Last Breath

The chair I’m sitting on is smooth, cold and metal. It has also been my bed for the last three weeks. I can’t bear to leave Lana alone, especially because I’m the reason she’s here. Her long blonde hair is askew and lying stuck to her face from sweat. I lean forward and peel it from her damp face and as I look at her eyes, resting gently, closed as if she was in a light sleep I know that I may possibly never see her calm blue eyes staring back at mine with the love I most definitely feel towards her, ever again.
~
The night is somewhat blurred in my mind. A party, with alcohol, and I, being the only legal driver of the bunch, drove everyone home. Everyone was now home, Lana and I were alone. The next part is crystal clear in my memory. The radio was playing softly in the background, ‘Soundgarden’ I recall, although the adrenalin pumping through my body smothered it. We were driving down a street in the west side of town when abruptly I felt a jarring sensation coursing through my spine, losing control as the car hit an old gum tree.

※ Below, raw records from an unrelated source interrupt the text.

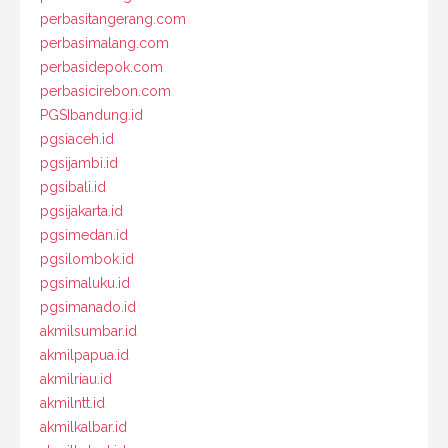
perbasitangerang.com
perbasimalang.com
perbasidepok.com
perbasicirebon.com
PGSIbandung.id
pgsiaceh.id
pgsijambi.id
pgsibali.id
pgsijakarta.id
pgsimedan.id
pgsilombok.id
pgsimaluku.id
pgsimanado.id
akmilsumbar.id
akmilpapua.id
akmilriau.id
akmilntt.id
akmilkalbar.id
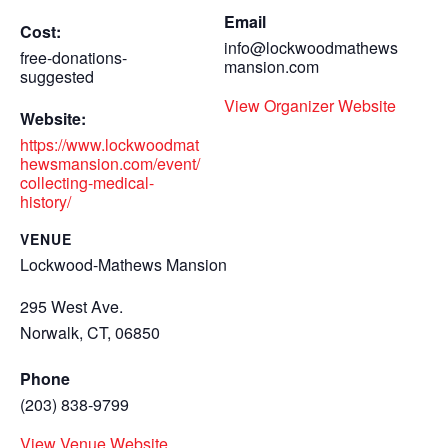
Email
Cost:
info@lockwoodmathews
free-donations-
mansion.com
suggested
View Organizer Website
Website:
https://www.lockwoodmat
hewsmansion.com/event/
collecting-medical-
history/
VENUE
Lockwood-Mathews Mansion
295 West Ave.
Norwalk, CT
,
06850
Phone
(203) 838-9799
View Venue Website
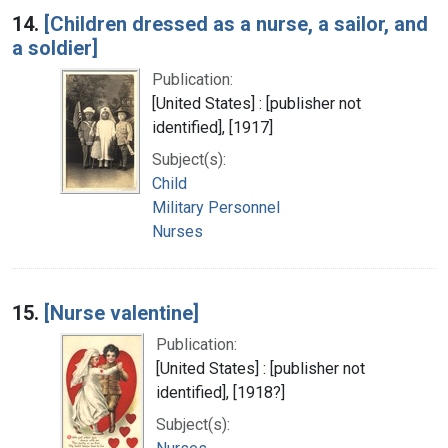
14.
[Children dressed as a nurse, a sailor, and
a soldier]
Publication:
[United States] : [publisher not
identified], [1917]
Subject(s):
Child
Military Personnel
Nurses
15.
[Nurse valentine]
Publication:
[United States] : [publisher not
identified], [1918?]
Subject(s):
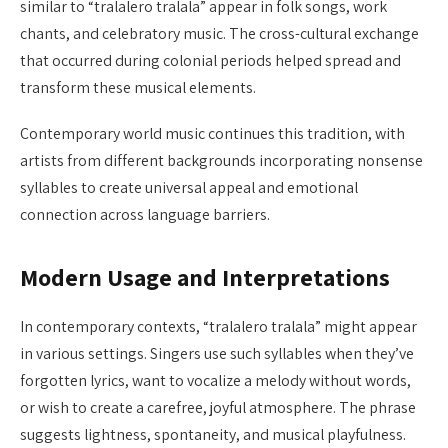
similar to “tralalero tralala” appear in folk songs, work
chants, and celebratory music. The cross-cultural exchange
that occurred during colonial periods helped spread and
transform these musical elements.
Contemporary world music continues this tradition, with
artists from different backgrounds incorporating nonsense
syllables to create universal appeal and emotional
connection across language barriers.
Modern Usage and Interpretations
In contemporary contexts, “tralalero tralala” might appear
in various settings. Singers use such syllables when they’ve
forgotten lyrics, want to vocalize a melody without words,
or wish to create a carefree, joyful atmosphere. The phrase
suggests lightness, spontaneity, and musical playfulness.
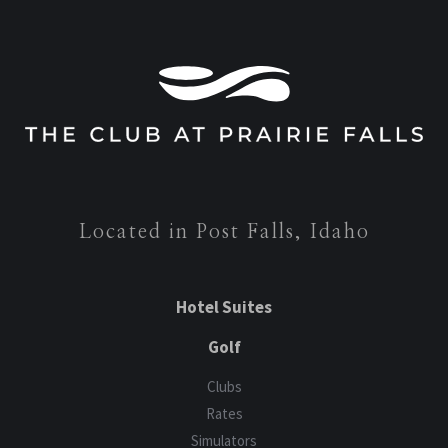
Located in Post Falls, Idaho
Hotel Suites
Golf
Clubs
Rates
Simulators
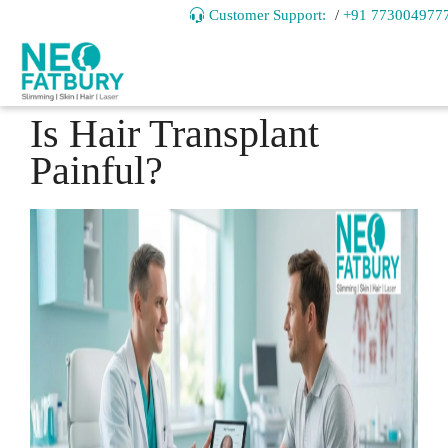
Customer Support:
/
+91 773004977
Is Hair Transplant
Painful?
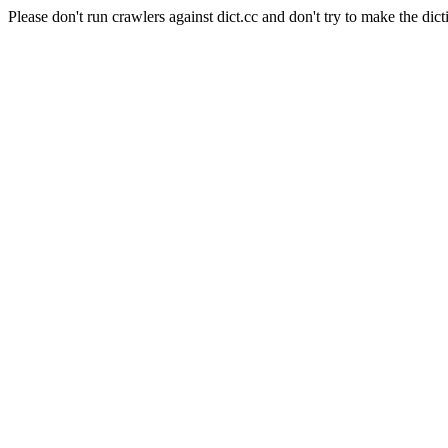
Please don't run crawlers against dict.cc and don't try to make the dict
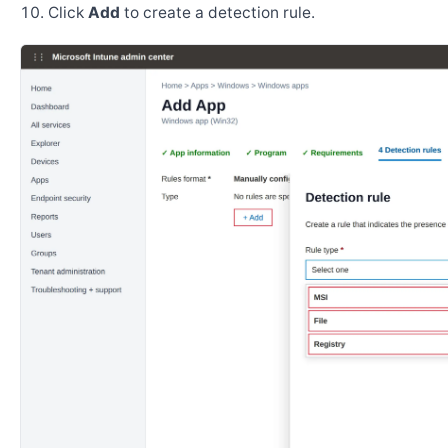
Click
Add
to create a detection rule.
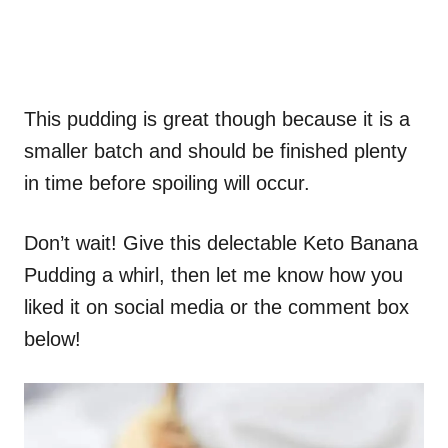
This pudding is great though because it is a
smaller batch and should be finished plenty
in time before spoiling will occur.
Don’t wait! Give this delectable Keto Banana
Pudding a whirl, then let me know how you
liked it on social media or the comment box
below!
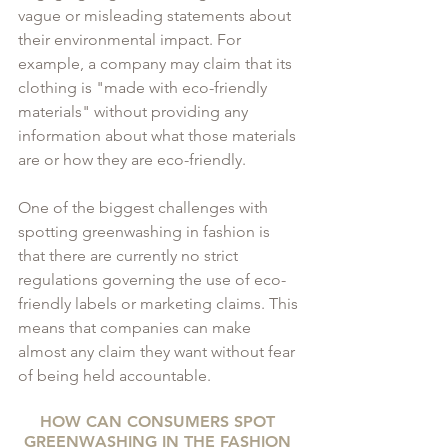
vague or misleading statements about 
their environmental impact. For 
example, a company may claim that its 
clothing is "made with eco-friendly 
materials" without providing any 
information about what those materials 
are or how they are eco-friendly.
One of the biggest challenges with 
spotting greenwashing in fashion is 
that there are currently no strict 
regulations governing the use of eco-
friendly labels or marketing claims. This 
means that companies can make 
almost any claim they want without fear 
of being held accountable.
HOW CAN CONSUMERS SPOT 
GREENWASHING IN THE FASHION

Luckily I had a seatbelt on but unbeknownst to me, Lana didn’t. Her body flew forward and fractured the windscreen’s glass. That is why she is in intensive care. I’m not.
~
Her face is paling again and her breaths becoming few and far between. I know that this might be the end of one grounded angel’s life and it is my entire fault. She is freezing; I pull up the scarce hospital blanket over her petite body. I can’t resist sliding my also shivering body next to hers. Through the covers I can feel her heart beating and every small breath she takes.
I can feel the unforgiving force of gravity dragging me off the side of Lana’s hospital bed. I won’t let her go, so I gradually wrap my arms around her and pull her small body closer to mine. The doctors said that I shouldn’t touch her but I don’t care. She might never wake up again and I’m not going to spend possibly my last moments with her at home or in the cool metal chair next to her bed, surrounded by beeping hospital equipment.
Suddenly, her breath slows, her eyelids flutter open. I look into the lifeless blue eyes staring back at mine and feel her last breath leave her body.
~
The funeral was last week; I sat there motionless and expressionless, the exact description needed for my body in a few moments. I started cutting the day after she passed away, and I’ll be stopping today. The chair I’m standing on somewhat resembles the hospital chair, how ironic. The rope’s fibres irritate my neck, but one step can end that. I kick the chair away and suddenly everything goes black. At least now I can join Lana, my perfect angel, in Heaven.